Do you know advisors’ No. 1 influencing factor when deciding to affiliate with a new firm? According to Cerulli’s U.S. Broker/Dealer Marketplace 2022 report, technology (56%) was the most frequently identified factor. When changing firms, advisors cited learning new technology (70%) and operations (75%) as moderate to major challenges.
It’s critically important to keep your service strong in times of transitions and acquisitions, so you keep your current clients satisfied with service even as you’re growing. A streamlined and smooth experience—the ease of doing business—is what leaders should aim for. During mergers and acquisitions, it is critical to ensure the integration is smooth for all.
Here are five ways to ensure experiential excellence during transitions.
Start with estimating budget.
• Ensure each year’s budget has capacity for capital projects.
• Evaluate previous M&A projects to ensure that all departments are accounted for.
• Understand that every deal provides different opportunities and challenges—they’re not cookie cutter.
Assemble a dedicated M&A team and hire additional staff.
• Look at best interests for all. Designate a clear leader who is focused on the M&A transition to manage teams and handle precisely defined workstreams.

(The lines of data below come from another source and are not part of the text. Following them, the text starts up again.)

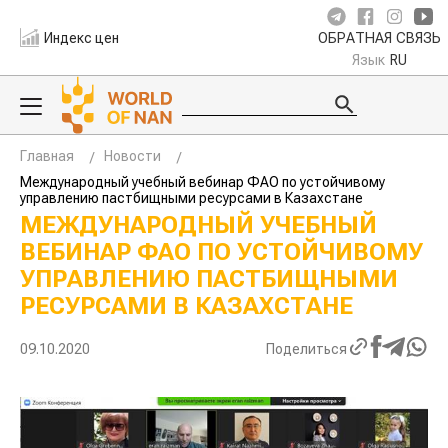
Индекс цен
ОБРАТНАЯ СВЯЗЬ
Язык
RU
Главная
Новости
Международный учебный вебинар ФАО по устойчивому
управлению пастбищными ресурсами в Казахстане
МЕЖДУНАРОДНЫЙ УЧЕБНЫЙ
ВЕБИНАР ФАО ПО УСТОЙЧИВОМУ
УПРАВЛЕНИЮ ПАСТБИЩНЫМИ
РЕСУРСАМИ В КАЗАХСТАНЕ
09.10.2020
Поделиться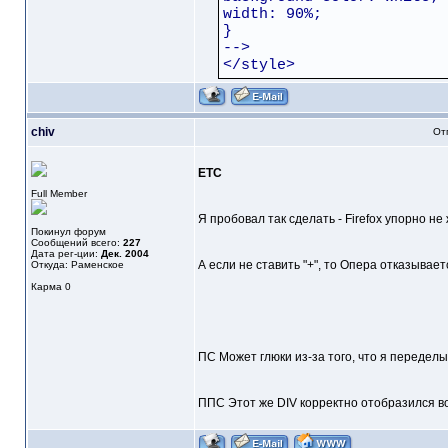
width: 90%;
}
-->
</style>
chiv
От
ЕТС
Full Member
Я пробовал так сделать - Firefox упорно н
Покинул форум
Сообщений всего:
227
Дата рег-ции:
Дек. 2004
А если не ставить "+", то Опера отказывает
Откуда: Раменское
Карма
0
ПС Может глюки из-за того, что я переделы
ППС Этот же DIV корректно отобразился во 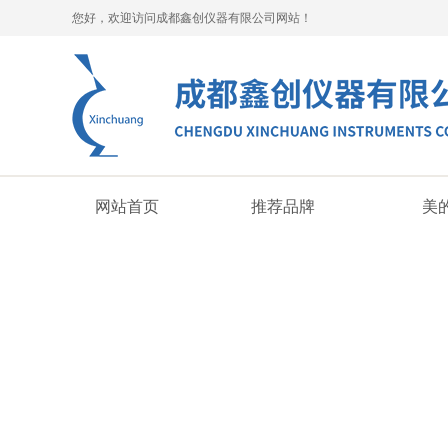
您好，欢迎访问成都鑫创仪器有限公司网站！
网站首页
推荐品牌
美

• Ascertain how much human capital will be needed. At least two quarters ahead of the transaction, hire additional permanent and contractor staff who will be focused solely on the M&A volume.
• Contemplate thoughtfully how best to integrate culture. What hallmarks from each new company make sense to integrate into the merged one? As a starting point, look at language and understand new nomenclature. For example, how does each company describe or name similar roles or talk about similar subjects?

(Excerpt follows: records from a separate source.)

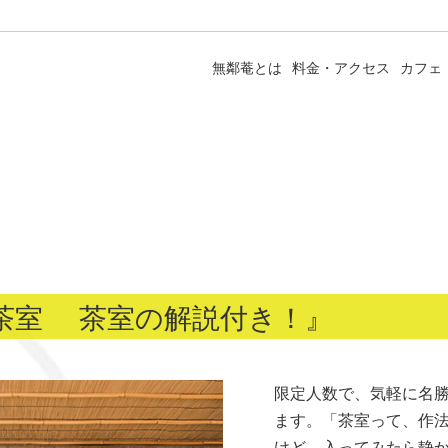
無鄰菴とは
料金・アクセス
カフェ
@茶室 茶室の解説付き！』
限定人数で、気軽に名
ます。「茶室って、作
けど、入ってみたら静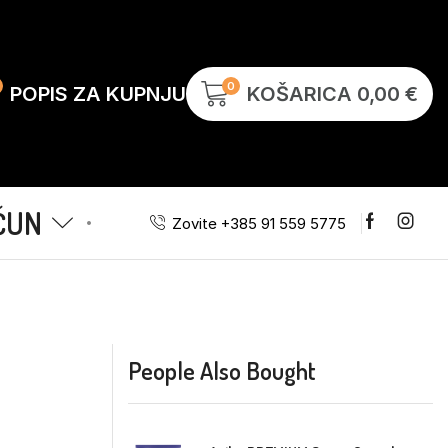
0
POPIS ZA KUPNJU
KOŠARICA
0,00
€
ČUN
Zovite +385 91 559 5775
People Also Bought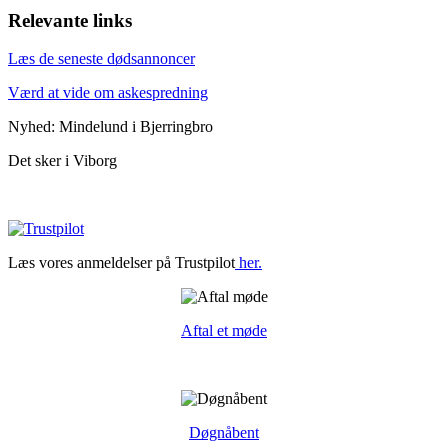
Relevante links
Læs de seneste dødsannoncer
Værd at vide om askespredning
Nyhed: Mindelund i Bjerringbro
Det sker i Viborg
Læs vores anmeldelser på Trustpilot
her.
Aftal et møde
Døgnåbent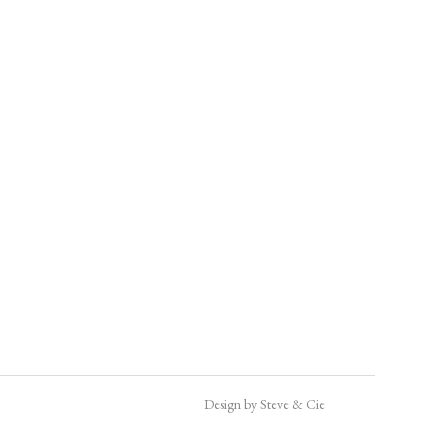
Design by Steve & Cie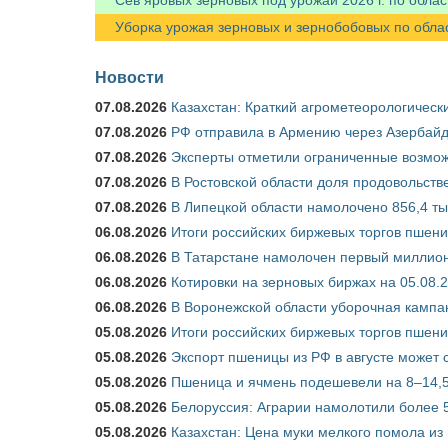
Уборка урожая зерновых и зернобобовых по областя
Новости
07.08.2026
Казахстан: Краткий агрометеорологически
07.08.2026
РФ отправила в Армению через Азербайд
07.08.2026
Эксперты отметили ограниченные возможн
07.08.2026
В Ростовской области доля продовольст
07.08.2026
В Липецкой области намолочено 856,4 тыс
06.08.2026
Итоги российских биржевых торгов пшениц
06.08.2026
В Татарстане намолочен первый миллион
06.08.2026
Котировки на зерновых биржах на 05.08.
06.08.2026
В Воронежской области уборочная кампа
05.08.2026
Итоги российских биржевых торгов пшениц
05.08.2026
Экспорт пшеницы из РФ в августе может 
05.08.2026
Пшеница и ячмень подешевели на 8–14,5
05.08.2026
Белоруссия: Аграрии намолотили более 5
05.08.2026
Казахстан: Цена муки мелкого помола из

Create and execute on training plans for existing internal teams, new advisors and team members.
• Make the onboarding process smooth. Thoughtfully sequence how you present information both internally and externally, starting with the familiar and moving to the more complex.
• Decide what to tell who and determine the optimum times. You may have overlapping timelines to parallel groups.
• Provide a proverbial roadmap so people know what to expect. For example, my company uses specific roadmap imagery to visually bring the transition alive.
• Sequence onboarding training in phases, so new advisors take action in a timely way and absorb each layer of what they’ll need to know.
• Publish dedicated training communications, for example: articles, newsletters, a sitelet, webinars, FAQs.
• Designate special operational processing queues for transactions and questions specific to the deal so that they don’t disrupt business as usual for existing employees and affiliates.
• Host ongoing all-leader and all-team meetings as touchpoints to address progress, new issues that may arise and to simplify overlap.
Improve your tech stack.
• Assess technology systems from both firms and select the best systems from each to implement.
• Create a dedicated plan to onboard any new systems, and address issues in how they are replacing previous ones.
• Train on the new tech from the firm being acquired.
• Shift as many platforms and major applications to the cloud as possible. This allows for scaling more easily to support the increased volume.
Remember, data is your friend.
• After a transaction, do an honest postmortem. Looking at what went right and what went wrong can give you equally powerful insights by listening to the stories from the key teams responsible for the transition. Among the factors, measure efficacy, processes and turnover.
• Take a look at the things you did right and that translate to the rest of the business to help it grow.
• Learn from your mistakes and what went wrong. Some of your learnings from previous transactions can inform new ones and lead to broader improvements.
By estimating budget, assembling a dedicated M&A team, hiring additional staff, creating and executing training plans, improving your tech stack and using data to guide and assess, you can ensure experiential excellence during transitions.
At the end of the day, culture eats strategy for lunch. Data, tech, training and budget are of paramount importance. Yet, it’s all for naught if the people who are coming over, whether team members or advisors, aren’t on board. Taking the time and care to learn how your partners’ company culture works is critical. Getting to know the people, personally and professionally, is key. The human connection needs to be at the heart of any successful deal, and in my experience, is the most rewarding aspect of transition integration.